Goal of the exercise
The lines to repeat are those below from the one containing "Immune to Melee, denoted" down to the one containing "This is the", both included; reproduce them exactly and nothing else.

Records to use Start Marker

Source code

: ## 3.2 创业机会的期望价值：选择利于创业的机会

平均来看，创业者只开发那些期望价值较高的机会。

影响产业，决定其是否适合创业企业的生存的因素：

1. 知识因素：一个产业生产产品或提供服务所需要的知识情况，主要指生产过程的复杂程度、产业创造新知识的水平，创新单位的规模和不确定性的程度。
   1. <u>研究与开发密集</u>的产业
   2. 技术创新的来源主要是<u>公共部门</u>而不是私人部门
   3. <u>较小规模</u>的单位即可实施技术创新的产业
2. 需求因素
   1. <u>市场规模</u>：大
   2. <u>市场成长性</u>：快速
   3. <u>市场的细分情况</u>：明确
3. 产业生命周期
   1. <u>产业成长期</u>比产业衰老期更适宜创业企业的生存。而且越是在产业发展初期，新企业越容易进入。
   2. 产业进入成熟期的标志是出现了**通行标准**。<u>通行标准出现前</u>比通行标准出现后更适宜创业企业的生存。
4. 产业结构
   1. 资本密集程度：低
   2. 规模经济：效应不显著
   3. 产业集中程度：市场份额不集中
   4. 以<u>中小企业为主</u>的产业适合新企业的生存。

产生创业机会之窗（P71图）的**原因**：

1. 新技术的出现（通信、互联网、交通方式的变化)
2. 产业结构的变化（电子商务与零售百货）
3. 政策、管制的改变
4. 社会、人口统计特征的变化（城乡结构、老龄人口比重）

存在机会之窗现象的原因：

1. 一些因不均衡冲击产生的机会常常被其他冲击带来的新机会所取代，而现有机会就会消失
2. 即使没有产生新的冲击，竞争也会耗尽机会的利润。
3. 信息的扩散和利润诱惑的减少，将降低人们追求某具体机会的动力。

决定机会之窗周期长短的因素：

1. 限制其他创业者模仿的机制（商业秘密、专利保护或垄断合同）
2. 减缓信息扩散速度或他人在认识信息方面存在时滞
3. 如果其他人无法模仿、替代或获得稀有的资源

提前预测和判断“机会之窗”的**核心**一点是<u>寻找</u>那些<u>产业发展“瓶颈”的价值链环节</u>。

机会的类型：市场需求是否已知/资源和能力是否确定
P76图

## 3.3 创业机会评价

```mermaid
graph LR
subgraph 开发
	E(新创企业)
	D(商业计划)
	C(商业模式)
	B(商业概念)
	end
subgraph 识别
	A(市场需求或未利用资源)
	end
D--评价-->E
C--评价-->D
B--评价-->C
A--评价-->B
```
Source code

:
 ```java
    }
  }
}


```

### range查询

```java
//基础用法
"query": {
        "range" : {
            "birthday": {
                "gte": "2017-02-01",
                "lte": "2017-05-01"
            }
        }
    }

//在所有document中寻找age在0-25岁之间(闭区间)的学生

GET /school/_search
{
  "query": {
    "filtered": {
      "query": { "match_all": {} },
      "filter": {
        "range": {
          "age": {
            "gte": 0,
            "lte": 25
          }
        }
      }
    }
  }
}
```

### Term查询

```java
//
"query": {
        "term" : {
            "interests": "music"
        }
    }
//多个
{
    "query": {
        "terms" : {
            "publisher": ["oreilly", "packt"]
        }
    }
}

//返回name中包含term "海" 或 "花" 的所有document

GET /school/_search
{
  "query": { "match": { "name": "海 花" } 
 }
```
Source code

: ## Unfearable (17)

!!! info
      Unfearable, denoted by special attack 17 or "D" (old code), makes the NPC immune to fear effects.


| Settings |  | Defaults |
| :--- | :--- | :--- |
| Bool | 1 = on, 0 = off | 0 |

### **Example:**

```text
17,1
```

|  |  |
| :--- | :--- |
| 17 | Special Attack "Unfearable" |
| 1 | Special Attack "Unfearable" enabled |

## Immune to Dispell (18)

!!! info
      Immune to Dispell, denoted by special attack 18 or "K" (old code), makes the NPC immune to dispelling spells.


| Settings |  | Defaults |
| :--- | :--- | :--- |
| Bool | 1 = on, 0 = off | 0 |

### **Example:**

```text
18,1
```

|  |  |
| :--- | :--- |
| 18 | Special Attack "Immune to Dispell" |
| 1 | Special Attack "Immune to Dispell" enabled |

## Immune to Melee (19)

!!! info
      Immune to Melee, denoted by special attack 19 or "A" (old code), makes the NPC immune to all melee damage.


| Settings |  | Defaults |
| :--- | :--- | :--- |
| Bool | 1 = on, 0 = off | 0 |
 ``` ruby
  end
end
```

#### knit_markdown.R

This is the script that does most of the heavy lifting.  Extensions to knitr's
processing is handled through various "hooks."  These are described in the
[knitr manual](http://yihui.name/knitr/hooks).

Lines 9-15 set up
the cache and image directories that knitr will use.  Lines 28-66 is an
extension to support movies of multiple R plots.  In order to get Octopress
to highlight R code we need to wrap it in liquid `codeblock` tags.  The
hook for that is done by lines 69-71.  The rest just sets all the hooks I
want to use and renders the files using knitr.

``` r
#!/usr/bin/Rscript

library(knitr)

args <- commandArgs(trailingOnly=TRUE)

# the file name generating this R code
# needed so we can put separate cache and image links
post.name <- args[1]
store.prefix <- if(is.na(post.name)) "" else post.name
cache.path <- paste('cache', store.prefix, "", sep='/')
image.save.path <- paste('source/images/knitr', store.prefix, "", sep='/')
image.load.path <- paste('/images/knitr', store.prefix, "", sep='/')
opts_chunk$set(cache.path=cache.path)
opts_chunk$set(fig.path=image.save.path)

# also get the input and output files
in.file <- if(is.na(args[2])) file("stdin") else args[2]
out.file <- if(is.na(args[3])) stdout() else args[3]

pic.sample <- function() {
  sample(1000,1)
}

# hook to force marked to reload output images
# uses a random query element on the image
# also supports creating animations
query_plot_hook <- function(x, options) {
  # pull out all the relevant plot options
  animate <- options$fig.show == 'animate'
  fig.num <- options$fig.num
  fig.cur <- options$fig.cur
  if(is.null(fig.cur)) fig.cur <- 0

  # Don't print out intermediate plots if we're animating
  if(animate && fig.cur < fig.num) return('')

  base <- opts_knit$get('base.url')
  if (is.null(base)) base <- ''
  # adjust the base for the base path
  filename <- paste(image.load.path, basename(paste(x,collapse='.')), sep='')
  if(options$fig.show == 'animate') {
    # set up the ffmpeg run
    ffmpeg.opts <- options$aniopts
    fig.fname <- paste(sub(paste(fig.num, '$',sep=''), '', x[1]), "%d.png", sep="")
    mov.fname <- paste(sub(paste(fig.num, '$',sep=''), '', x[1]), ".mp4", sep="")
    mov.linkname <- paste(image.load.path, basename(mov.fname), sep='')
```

Records to use End Marker

Task output
      Immune to Melee, denoted by special attack 19 or "A" (old code), makes the NPC immune to all melee damage.


| Settings |  | Defaults |
| :--- | :--- | :--- |
| Bool | 1 = on, 0 = off | 0 |
 ``` ruby
  end
end
```

#### knit_markdown.R

This is the script that does most of the heavy lifting.  Extensions to knitr's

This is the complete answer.